Pixel coordinate tracking data
——————

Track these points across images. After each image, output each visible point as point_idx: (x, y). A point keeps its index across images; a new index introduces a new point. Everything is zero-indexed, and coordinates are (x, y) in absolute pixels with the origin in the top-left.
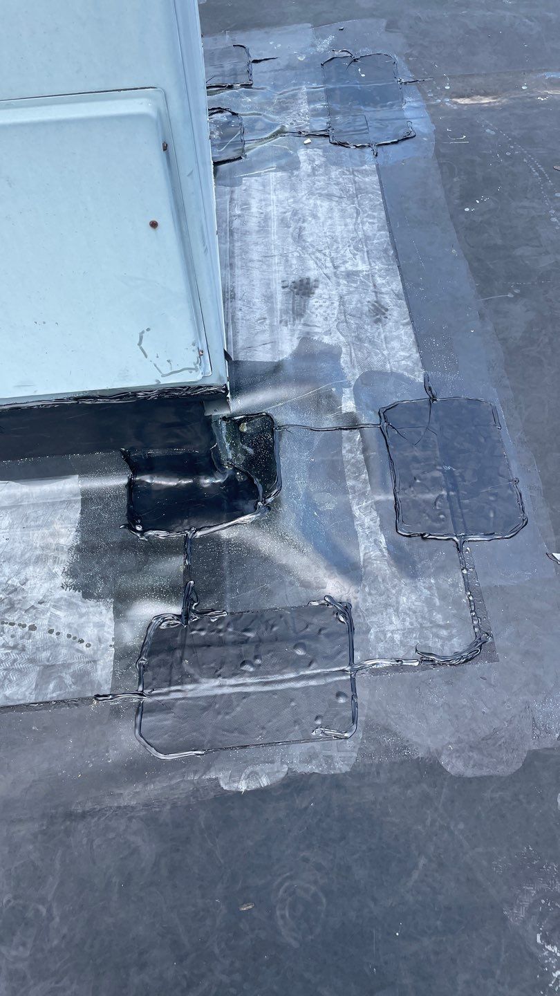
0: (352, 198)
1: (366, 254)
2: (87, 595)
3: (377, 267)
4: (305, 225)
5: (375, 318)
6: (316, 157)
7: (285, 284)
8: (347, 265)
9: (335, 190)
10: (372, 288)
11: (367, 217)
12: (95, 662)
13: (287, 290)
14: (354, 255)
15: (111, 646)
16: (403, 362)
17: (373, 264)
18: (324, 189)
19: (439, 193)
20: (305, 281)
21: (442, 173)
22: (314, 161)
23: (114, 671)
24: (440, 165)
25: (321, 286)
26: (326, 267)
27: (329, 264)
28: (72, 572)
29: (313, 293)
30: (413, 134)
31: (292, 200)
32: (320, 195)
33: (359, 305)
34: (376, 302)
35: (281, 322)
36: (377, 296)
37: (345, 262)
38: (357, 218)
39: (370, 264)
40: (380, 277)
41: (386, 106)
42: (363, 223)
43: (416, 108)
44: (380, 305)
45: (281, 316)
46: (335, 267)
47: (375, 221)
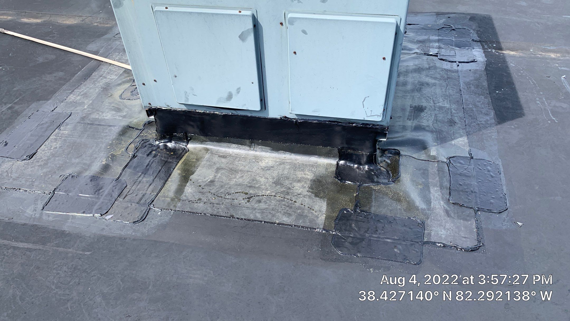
0: (445, 80)
1: (449, 101)
2: (316, 196)
3: (453, 107)
4: (423, 87)
5: (450, 124)
6: (431, 63)
7: (411, 106)
8: (440, 104)
9: (438, 76)
10: (450, 114)
11: (451, 88)
12: (318, 218)
13: (412, 108)
14: (444, 100)
15: (324, 214)
16: (460, 142)
17: (451, 105)
18: (433, 75)
19: (485, 84)
20: (420, 107)
21: (487, 77)
22: (430, 64)
23: (325, 223)
24: (487, 74)
25: (427, 109)
26: (430, 103)
27: (432, 102)
28: (311, 188)
29: (424, 111)
30: (476, 61)
31: (418, 77)
32: (431, 77)
33: (443, 119)
34: (451, 119)
35: (407, 119)
36: (451, 117)
37: (439, 102)
38: (446, 87)
39: (450, 105)
40: (454, 110)
41: (465, 49)
42: (449, 89)
43: (479, 51)
44: (453, 120)
45: (408, 117)
46: (434, 104)
47: (455, 89)
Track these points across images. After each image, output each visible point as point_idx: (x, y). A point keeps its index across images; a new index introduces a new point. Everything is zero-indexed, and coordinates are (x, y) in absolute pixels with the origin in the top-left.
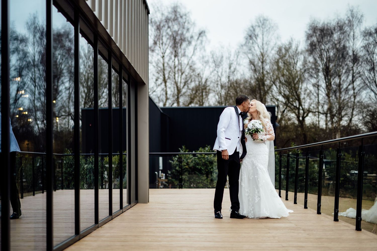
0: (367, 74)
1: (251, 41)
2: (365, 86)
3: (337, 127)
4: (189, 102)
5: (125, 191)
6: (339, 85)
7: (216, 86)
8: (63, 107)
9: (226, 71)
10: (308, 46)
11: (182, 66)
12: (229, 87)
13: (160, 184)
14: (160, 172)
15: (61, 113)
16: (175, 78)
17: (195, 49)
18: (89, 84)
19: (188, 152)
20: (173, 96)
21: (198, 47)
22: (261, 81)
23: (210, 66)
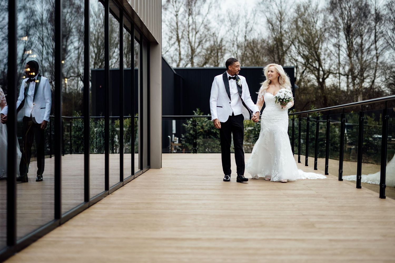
0: (390, 33)
2: (388, 46)
3: (359, 89)
4: (203, 63)
5: (137, 156)
6: (361, 45)
7: (231, 45)
8: (72, 67)
9: (242, 31)
10: (328, 4)
11: (197, 25)
12: (245, 47)
13: (173, 149)
14: (173, 135)
15: (70, 74)
16: (189, 38)
17: (210, 7)
18: (99, 43)
19: (203, 115)
20: (187, 56)
22: (279, 41)
23: (225, 25)
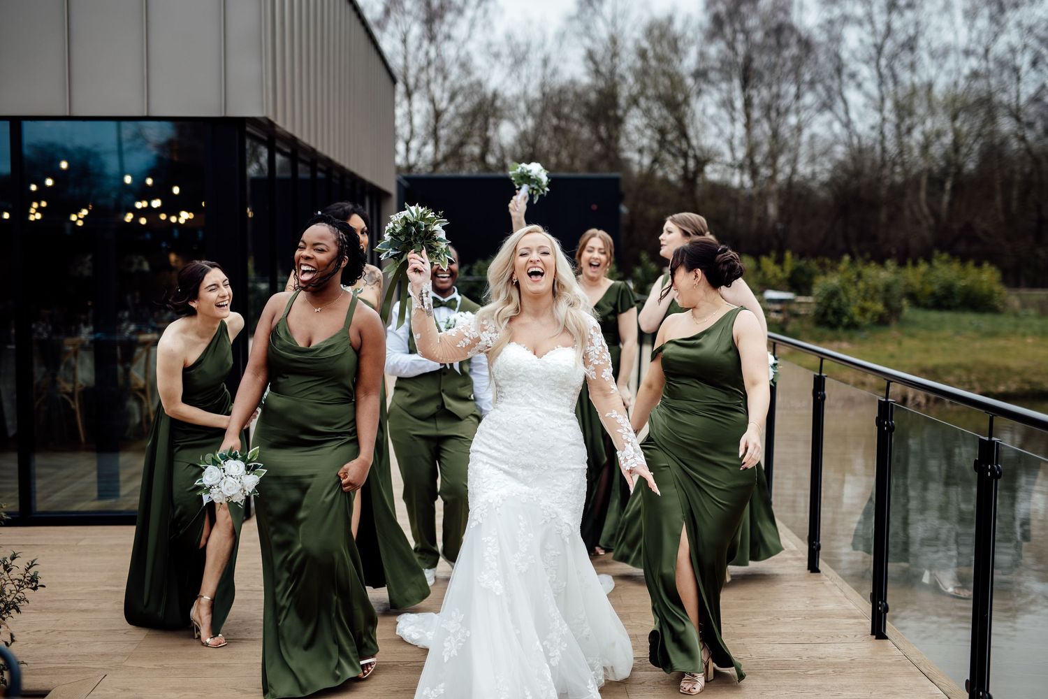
1: (590, 11)
4: (458, 142)
9: (536, 74)
10: (708, 21)
11: (445, 62)
12: (544, 110)
16: (429, 90)
21: (480, 23)
22: (609, 97)
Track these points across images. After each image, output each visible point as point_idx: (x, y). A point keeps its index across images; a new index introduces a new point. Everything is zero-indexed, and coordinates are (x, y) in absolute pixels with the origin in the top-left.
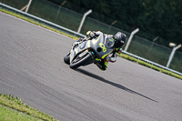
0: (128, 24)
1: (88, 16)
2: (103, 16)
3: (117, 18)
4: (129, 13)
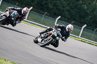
0: (80, 22)
1: (59, 19)
2: (67, 19)
3: (74, 19)
4: (80, 16)
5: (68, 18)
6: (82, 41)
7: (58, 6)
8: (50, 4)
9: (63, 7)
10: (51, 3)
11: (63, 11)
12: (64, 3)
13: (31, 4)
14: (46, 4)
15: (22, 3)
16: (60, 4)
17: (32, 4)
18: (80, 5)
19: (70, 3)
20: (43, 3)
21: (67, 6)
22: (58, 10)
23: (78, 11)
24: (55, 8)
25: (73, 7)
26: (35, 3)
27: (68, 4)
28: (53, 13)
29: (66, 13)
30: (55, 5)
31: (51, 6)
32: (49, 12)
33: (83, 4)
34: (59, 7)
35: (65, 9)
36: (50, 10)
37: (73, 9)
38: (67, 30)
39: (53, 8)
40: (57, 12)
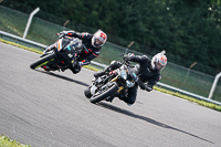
0: (210, 65)
2: (179, 57)
3: (197, 58)
4: (211, 52)
5: (182, 56)
6: (214, 108)
7: (160, 27)
8: (141, 23)
9: (171, 30)
10: (144, 21)
11: (172, 39)
12: (174, 20)
13: (97, 24)
14: (133, 22)
15: (79, 21)
16: (163, 24)
17: (100, 22)
18: (210, 24)
19: (188, 20)
20: (125, 21)
21: (179, 28)
22: (160, 36)
23: (206, 38)
24: (152, 32)
25: (194, 31)
26: (107, 21)
27: (183, 24)
28: (149, 43)
29: (179, 43)
30: (152, 26)
31: (143, 28)
32: (138, 42)
33: (217, 22)
34: (162, 30)
35: (175, 35)
36: (142, 37)
37: (194, 35)
38: (153, 66)
39: (148, 33)
40: (157, 41)
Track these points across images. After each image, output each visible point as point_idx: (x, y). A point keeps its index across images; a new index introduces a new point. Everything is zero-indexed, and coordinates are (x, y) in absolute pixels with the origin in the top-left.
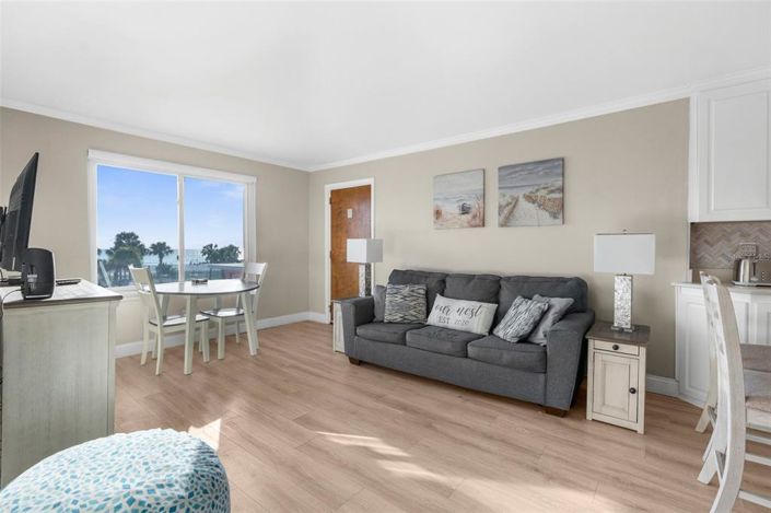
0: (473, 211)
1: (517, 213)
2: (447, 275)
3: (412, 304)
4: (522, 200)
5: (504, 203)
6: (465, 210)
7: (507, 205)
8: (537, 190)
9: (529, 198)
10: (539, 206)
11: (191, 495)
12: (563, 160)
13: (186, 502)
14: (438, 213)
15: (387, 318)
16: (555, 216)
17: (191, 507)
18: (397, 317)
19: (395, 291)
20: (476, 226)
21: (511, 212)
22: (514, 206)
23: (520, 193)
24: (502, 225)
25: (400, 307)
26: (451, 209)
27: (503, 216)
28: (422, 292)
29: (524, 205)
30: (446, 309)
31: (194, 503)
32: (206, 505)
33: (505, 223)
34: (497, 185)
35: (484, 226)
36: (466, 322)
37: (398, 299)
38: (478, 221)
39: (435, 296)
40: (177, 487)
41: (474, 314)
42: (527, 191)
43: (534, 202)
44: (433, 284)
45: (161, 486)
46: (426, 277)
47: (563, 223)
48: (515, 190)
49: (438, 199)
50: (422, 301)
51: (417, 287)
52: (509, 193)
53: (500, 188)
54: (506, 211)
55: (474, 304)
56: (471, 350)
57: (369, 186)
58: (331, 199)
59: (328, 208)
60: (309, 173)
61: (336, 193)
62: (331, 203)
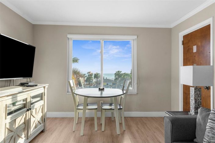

——————

- TASK DETAILS
Reproduce every item above verbatim, leaving the pictures out of your answer.

- WORKED SOLUTION
Track these points across images. After each image, output each visible point as point_idx: (x, y). A point keeps its index across images; a new index introduces a new point. Everything is zero-indexed, and coordinates are (x, y) in absolute pixels with the origin in the top-left.
0: (352, 198)
1: (366, 254)
2: (87, 595)
3: (377, 267)
4: (305, 225)
5: (375, 318)
6: (316, 157)
7: (285, 284)
8: (347, 265)
9: (335, 190)
10: (372, 288)
11: (367, 217)
12: (95, 662)
13: (287, 290)
14: (354, 255)
15: (111, 646)
16: (403, 362)
17: (373, 264)
18: (324, 189)
19: (439, 193)
20: (305, 281)
21: (442, 173)
22: (314, 161)
23: (114, 671)
24: (440, 165)
25: (321, 286)
26: (326, 267)
27: (329, 264)
28: (72, 572)
29: (313, 293)
30: (413, 134)
31: (292, 200)
32: (320, 195)
33: (359, 305)
34: (376, 302)
35: (281, 322)
36: (377, 296)
37: (345, 262)
38: (357, 218)
39: (370, 264)
40: (380, 277)
41: (386, 106)
42: (363, 223)
43: (416, 108)
44: (380, 305)
45: (281, 316)
46: (335, 267)
47: (375, 221)
0: (445, 80)
1: (449, 101)
2: (316, 196)
3: (453, 107)
4: (423, 87)
5: (450, 124)
6: (431, 63)
7: (411, 106)
8: (440, 104)
9: (438, 76)
10: (450, 114)
11: (451, 88)
12: (318, 218)
13: (412, 108)
14: (444, 100)
15: (324, 214)
16: (460, 142)
17: (451, 105)
18: (433, 75)
19: (485, 84)
20: (420, 107)
21: (487, 77)
22: (430, 64)
23: (325, 223)
24: (487, 74)
25: (427, 109)
26: (430, 103)
27: (432, 102)
28: (311, 188)
29: (424, 111)
30: (476, 61)
31: (418, 77)
32: (431, 77)
33: (443, 119)
34: (451, 119)
35: (407, 119)
36: (451, 117)
37: (439, 102)
38: (446, 87)
39: (450, 105)
40: (454, 110)
41: (465, 49)
42: (449, 89)
43: (479, 51)
44: (453, 120)
45: (408, 117)
46: (434, 104)
47: (455, 89)
Track these points across images. After each image, output each visible point as point_idx: (x, y). A point keeps its index across images; a new index introduces a new point. Everything is zero-indexed, and coordinates are (x, y) in absolute pixels with the origin in the top-left.
0: (367, 74)
1: (251, 41)
2: (365, 86)
3: (337, 127)
4: (189, 102)
5: (125, 191)
6: (339, 85)
7: (216, 86)
8: (63, 107)
9: (226, 71)
10: (308, 46)
11: (182, 66)
12: (229, 87)
13: (160, 184)
14: (160, 172)
15: (61, 113)
16: (175, 78)
17: (195, 49)
18: (89, 84)
19: (188, 152)
20: (173, 96)
21: (198, 47)
22: (261, 81)
23: (210, 66)
0: (390, 33)
2: (388, 46)
3: (359, 89)
4: (203, 63)
5: (137, 156)
6: (361, 45)
7: (231, 45)
8: (72, 67)
9: (242, 31)
10: (328, 4)
11: (197, 25)
12: (245, 47)
13: (173, 149)
14: (173, 135)
15: (70, 74)
16: (189, 38)
17: (210, 7)
18: (99, 43)
19: (203, 115)
20: (187, 56)
22: (279, 41)
23: (225, 25)
1: (590, 11)
4: (458, 142)
9: (536, 74)
10: (708, 21)
11: (445, 62)
12: (544, 110)
16: (429, 90)
21: (480, 23)
22: (609, 97)
Track these points across images. After each image, output each visible point as point_idx: (x, y). A point keeps its index across images; a new index introduces a new point. Everything is zero-indexed, and coordinates are (x, y) in absolute pixels with the origin in the top-left.
0: (128, 24)
1: (88, 16)
2: (103, 16)
3: (117, 18)
4: (129, 13)
0: (80, 22)
1: (59, 19)
2: (67, 19)
3: (74, 19)
4: (80, 16)
5: (68, 18)
6: (82, 41)
7: (58, 6)
8: (50, 4)
9: (63, 7)
10: (51, 3)
11: (63, 11)
12: (64, 3)
13: (31, 4)
14: (46, 4)
15: (22, 3)
16: (60, 4)
17: (32, 4)
18: (80, 5)
19: (70, 3)
20: (43, 3)
21: (67, 6)
22: (58, 10)
23: (78, 11)
24: (55, 8)
25: (73, 7)
26: (35, 3)
27: (68, 4)
28: (53, 13)
29: (66, 13)
30: (55, 5)
31: (51, 6)
32: (49, 12)
33: (83, 4)
34: (59, 7)
35: (65, 9)
36: (50, 10)
37: (73, 9)
38: (67, 30)
39: (53, 8)
40: (57, 12)
0: (210, 65)
2: (179, 57)
3: (197, 58)
4: (211, 52)
5: (182, 56)
6: (214, 108)
7: (160, 27)
8: (141, 23)
9: (171, 30)
10: (144, 21)
11: (172, 39)
12: (174, 20)
13: (97, 24)
14: (133, 22)
15: (79, 21)
16: (163, 24)
17: (100, 22)
18: (210, 24)
19: (188, 20)
20: (125, 21)
21: (179, 28)
22: (160, 36)
23: (206, 38)
24: (152, 32)
25: (194, 31)
26: (107, 21)
27: (183, 24)
28: (149, 43)
29: (179, 43)
30: (152, 26)
31: (143, 28)
32: (138, 42)
33: (217, 22)
34: (162, 30)
35: (175, 35)
36: (142, 37)
37: (194, 35)
38: (153, 66)
39: (148, 33)
40: (157, 41)
Track these points across images. After each image, output each visible point as point_idx: (x, y). A point keeps its index across images; a new index introduces a new point. Everything is zero-indexed, and coordinates are (x, y) in absolute pixels with the origin in the top-left.
0: (473, 211)
1: (517, 213)
2: (447, 275)
3: (412, 304)
4: (522, 200)
5: (504, 203)
6: (465, 210)
7: (507, 205)
8: (537, 190)
9: (529, 198)
10: (539, 206)
11: (191, 495)
12: (563, 160)
13: (186, 502)
14: (438, 213)
15: (387, 318)
16: (555, 216)
17: (191, 507)
18: (397, 317)
19: (395, 291)
20: (476, 226)
21: (511, 212)
22: (514, 206)
23: (520, 193)
24: (502, 225)
25: (400, 307)
26: (451, 209)
27: (503, 216)
28: (422, 292)
29: (524, 205)
30: (446, 309)
31: (194, 503)
32: (206, 505)
33: (505, 223)
34: (497, 185)
35: (484, 226)
36: (466, 322)
37: (398, 299)
38: (478, 221)
39: (435, 296)
40: (177, 487)
41: (474, 314)
42: (527, 191)
43: (534, 202)
44: (433, 284)
45: (161, 486)
46: (426, 277)
47: (563, 223)
48: (515, 190)
49: (438, 199)
50: (422, 301)
51: (417, 287)
52: (509, 193)
53: (500, 188)
54: (506, 211)
55: (474, 304)
56: (471, 350)
57: (369, 186)
58: (331, 199)
59: (328, 208)
60: (309, 173)
61: (336, 193)
62: (331, 203)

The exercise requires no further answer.